To właśnie Konstrukcja, miła mysia panna z kokieteryjnym ogonkiem i szczególnym upodobaniem do literatury podróżniczej, popadnie w kłopoty, które są głównym tematem opowieści. A wszystko przez miłość, jak zwykle. Pochodząca z inteligenckiej rodziny Konstrukcja oddaje swoje serce (i rękę) Łinterowi, który – choć przystojny i dobrze ułożony – wychował się w Supermarkecie na drugim końcu miasta.
Wiecie, co to Supermarket? Miejsce, w którym książki sprzedaje się na wagę.

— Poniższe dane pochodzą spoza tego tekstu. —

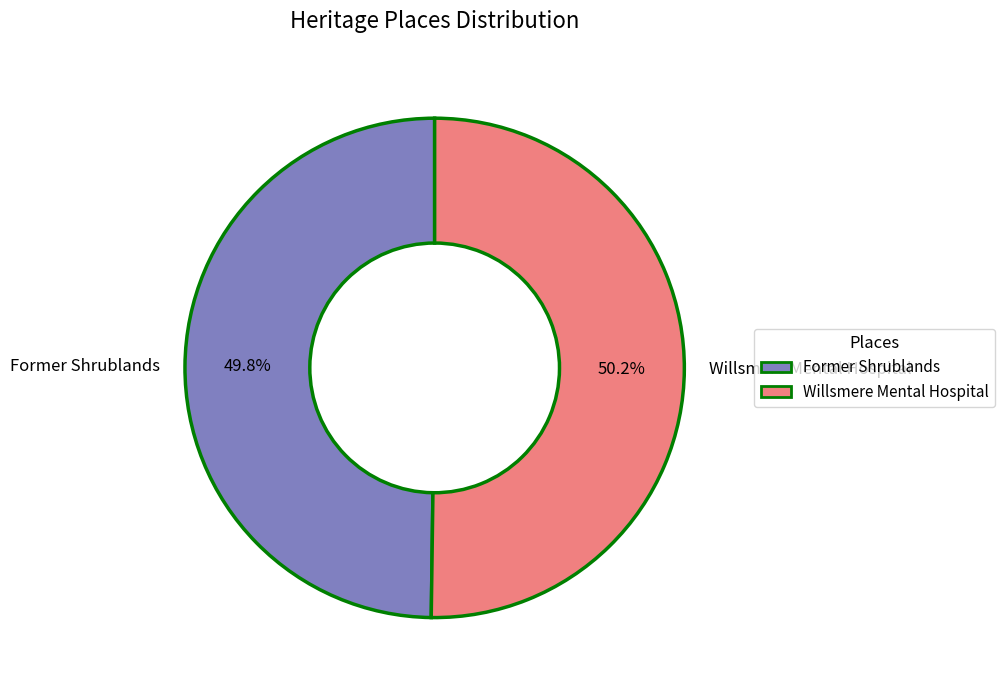

Approximately how many times larger is the value at Former Shrublands compared to Willsmere Mental Hospital?

1.0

„- Przecież książek nie kupuje się na wagę. Ani na sztuki. – rzekła. – Nie mówi się przecież: proszę pięć sztuk tej książki z niebieską okładką i trzy tamtej czerwonej – ciągnęła poruszona. – Kupuje się tę jedną, wybraną książkę, którą chce się mieć… Może coś źle zrozumiałeś – dodała po chwili milczenia.
Pan Mysz spojrzał jej prosto w oczy i powtórzył:
– Sprzedają książki na wagę. Widziałem to.
Zapadła długa cisza.”
Państwo Myszowie są jednak rodzicami nowoczesnymi, którzy czytali Poradnik współczesnego rodzica, a nawet przegryźli się przez twardą oprawę 104 błędów, jakie popełniają rodzice dorastających dzieci. Wkrótce szczęśliwa Konstrukcja zamieszkuje ze swoim mężem w Supermarkecie. I zaczynają się kłopoty.
Zrozpaczeni rodzice i przygnębiony mąż wszędzie szukają ratunku: u Myszy-Doktora, u Myszy-Profesora… . Pomoc przychodzi jednak z najmniej oczekiwanej strony: mieszkający w Antykwariacie kot Mruczek uruchamia swoje kocie znajomości, by rozwiązać problem mysiej rodziny, z którą od lat żyje bezkonfliktowo pod jednym dachem. Mruczek bowiem to jest taki kot, który nie lubi utrudniać życia sobie i innym. Wielu ludzi mogłoby brać z niego przykład.
„Pan Mruczek i mysia rodzina” Danuty Parlak to ciekawa i zabawna historia w urzekającej oprawie. Nietuzinkowe, wspaniałe ilustracje powstały w PRACOWALNI Marty Pokorskiej.